46 ohwilleke May 1, 2015 at 5:12 pm

All true and a powerful reason to oppose the TPP.

47 Zbigniew Łukasiak May 4, 2015 at 3:25 am

How would real estate development work if you had no chances to know who owns the land you want to build on before starting building?

48 Kip May 5, 2015 at 8:19 pm

Alex, you say that too many bad patents are issued. What is the optimum level of bad patents, considering the costs of examination and the imperfections of human patent examiners? It can’t be zero, because the PTO will always make mistakes. It’s actually very difficult to figure out how many patents are bad, because most patents are never litigated to a final judgment and many, many patents are licensed without being litigated to a final judgment. If we look at patents that are litigated to final judgment, it’s about 1-2% of all patents, and only about half of those are invalidated. So, we only know that about 1% of patents are bad, we can speculate that more are bad, but we don’t really know (remember, also, the selection effect that weak patents are more likely to be litigated and invalidated). Even if we knew how many patents were bad, I am not sure how you could compare that number against some Platonic ideal ratio of good/bad patents, keeping in mind that there will always be errors. You might read Lemley’s Rational Ignorance article, if you haven’t already.

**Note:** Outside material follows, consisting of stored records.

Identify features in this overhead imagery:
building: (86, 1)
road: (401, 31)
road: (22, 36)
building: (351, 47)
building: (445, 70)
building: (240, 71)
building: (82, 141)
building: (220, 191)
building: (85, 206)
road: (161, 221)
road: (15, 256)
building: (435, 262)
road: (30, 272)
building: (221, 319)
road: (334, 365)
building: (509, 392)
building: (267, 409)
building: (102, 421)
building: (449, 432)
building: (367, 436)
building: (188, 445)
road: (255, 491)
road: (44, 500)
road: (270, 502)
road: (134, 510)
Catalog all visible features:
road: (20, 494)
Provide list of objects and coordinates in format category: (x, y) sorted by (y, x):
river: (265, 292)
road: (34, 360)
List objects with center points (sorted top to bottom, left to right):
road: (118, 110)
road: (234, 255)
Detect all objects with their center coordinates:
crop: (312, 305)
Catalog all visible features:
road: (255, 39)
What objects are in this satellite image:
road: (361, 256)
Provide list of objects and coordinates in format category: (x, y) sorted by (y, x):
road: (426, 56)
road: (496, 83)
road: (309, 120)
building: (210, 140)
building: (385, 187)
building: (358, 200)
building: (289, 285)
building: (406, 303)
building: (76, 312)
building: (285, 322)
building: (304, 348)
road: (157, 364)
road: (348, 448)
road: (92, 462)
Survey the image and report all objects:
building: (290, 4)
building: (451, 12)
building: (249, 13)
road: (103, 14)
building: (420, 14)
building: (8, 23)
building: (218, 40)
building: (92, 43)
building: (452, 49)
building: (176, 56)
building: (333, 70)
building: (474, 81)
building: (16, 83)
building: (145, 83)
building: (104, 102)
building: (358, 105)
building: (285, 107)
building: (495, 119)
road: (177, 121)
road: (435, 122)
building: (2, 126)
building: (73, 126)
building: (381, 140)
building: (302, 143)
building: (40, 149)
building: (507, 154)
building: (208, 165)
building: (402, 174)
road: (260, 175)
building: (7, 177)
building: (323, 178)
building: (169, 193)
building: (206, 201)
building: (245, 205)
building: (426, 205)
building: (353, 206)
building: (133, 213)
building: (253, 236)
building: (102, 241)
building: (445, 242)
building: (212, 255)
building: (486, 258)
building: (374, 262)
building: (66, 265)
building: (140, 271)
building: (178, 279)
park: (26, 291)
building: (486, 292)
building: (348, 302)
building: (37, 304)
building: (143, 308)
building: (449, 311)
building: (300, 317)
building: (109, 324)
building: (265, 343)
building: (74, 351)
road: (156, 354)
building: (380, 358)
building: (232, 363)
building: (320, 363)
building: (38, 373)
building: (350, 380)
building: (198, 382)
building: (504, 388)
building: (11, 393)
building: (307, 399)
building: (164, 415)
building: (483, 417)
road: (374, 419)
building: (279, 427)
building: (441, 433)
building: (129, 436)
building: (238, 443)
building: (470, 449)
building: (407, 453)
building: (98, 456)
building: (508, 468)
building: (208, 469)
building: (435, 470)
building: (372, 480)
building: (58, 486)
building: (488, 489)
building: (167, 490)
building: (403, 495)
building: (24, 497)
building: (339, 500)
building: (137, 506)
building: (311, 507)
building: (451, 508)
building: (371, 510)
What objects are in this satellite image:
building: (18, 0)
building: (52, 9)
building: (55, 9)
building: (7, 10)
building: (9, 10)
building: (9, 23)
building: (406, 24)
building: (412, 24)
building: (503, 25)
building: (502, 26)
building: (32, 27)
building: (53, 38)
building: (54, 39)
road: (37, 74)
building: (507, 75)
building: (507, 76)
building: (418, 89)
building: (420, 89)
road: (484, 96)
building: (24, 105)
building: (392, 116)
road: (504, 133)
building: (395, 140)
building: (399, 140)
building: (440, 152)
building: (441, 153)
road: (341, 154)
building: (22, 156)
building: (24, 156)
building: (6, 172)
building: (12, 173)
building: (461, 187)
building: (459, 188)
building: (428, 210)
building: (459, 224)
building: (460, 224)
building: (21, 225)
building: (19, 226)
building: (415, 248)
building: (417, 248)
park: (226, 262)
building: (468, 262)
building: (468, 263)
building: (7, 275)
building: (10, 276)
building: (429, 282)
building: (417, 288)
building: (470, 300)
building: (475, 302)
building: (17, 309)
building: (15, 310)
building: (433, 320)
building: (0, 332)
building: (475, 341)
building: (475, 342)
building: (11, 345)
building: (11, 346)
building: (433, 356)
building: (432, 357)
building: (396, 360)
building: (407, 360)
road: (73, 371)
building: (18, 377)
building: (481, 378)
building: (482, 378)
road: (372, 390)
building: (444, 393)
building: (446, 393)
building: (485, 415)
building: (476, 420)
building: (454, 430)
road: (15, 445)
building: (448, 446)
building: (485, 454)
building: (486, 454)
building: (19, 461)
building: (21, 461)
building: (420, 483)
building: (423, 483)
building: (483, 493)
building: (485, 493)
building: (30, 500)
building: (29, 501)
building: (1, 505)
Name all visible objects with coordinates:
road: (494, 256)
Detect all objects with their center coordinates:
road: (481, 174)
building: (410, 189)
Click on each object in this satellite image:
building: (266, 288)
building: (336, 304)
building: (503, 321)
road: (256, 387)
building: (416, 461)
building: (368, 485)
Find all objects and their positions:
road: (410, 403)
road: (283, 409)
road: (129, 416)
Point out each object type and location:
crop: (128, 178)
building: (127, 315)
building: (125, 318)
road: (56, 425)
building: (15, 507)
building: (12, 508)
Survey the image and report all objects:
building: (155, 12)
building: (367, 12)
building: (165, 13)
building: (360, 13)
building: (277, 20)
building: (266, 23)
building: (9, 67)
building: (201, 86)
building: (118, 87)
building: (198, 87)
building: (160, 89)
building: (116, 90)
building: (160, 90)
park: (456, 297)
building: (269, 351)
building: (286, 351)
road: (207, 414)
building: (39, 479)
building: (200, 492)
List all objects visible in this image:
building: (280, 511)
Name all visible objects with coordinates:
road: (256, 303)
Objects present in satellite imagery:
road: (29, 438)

49 Arlo Gilbert May 6, 2015 at 11:22 am

The purpose of the patent office is “Through the preservation, classification, and dissemination of patent information, the Office aids and encourages innovation and the scientific and technical advancement of the nation.”

Take note that even the patent office acknowledges in their mission statement that innovation is NOT the same as advancement. They are two separate things. More importantly though, the purpose is not to protect the individual or encourage innovation and gain by individuals, it is there to encourage the advancement of the country, not the advancement of science or the individual.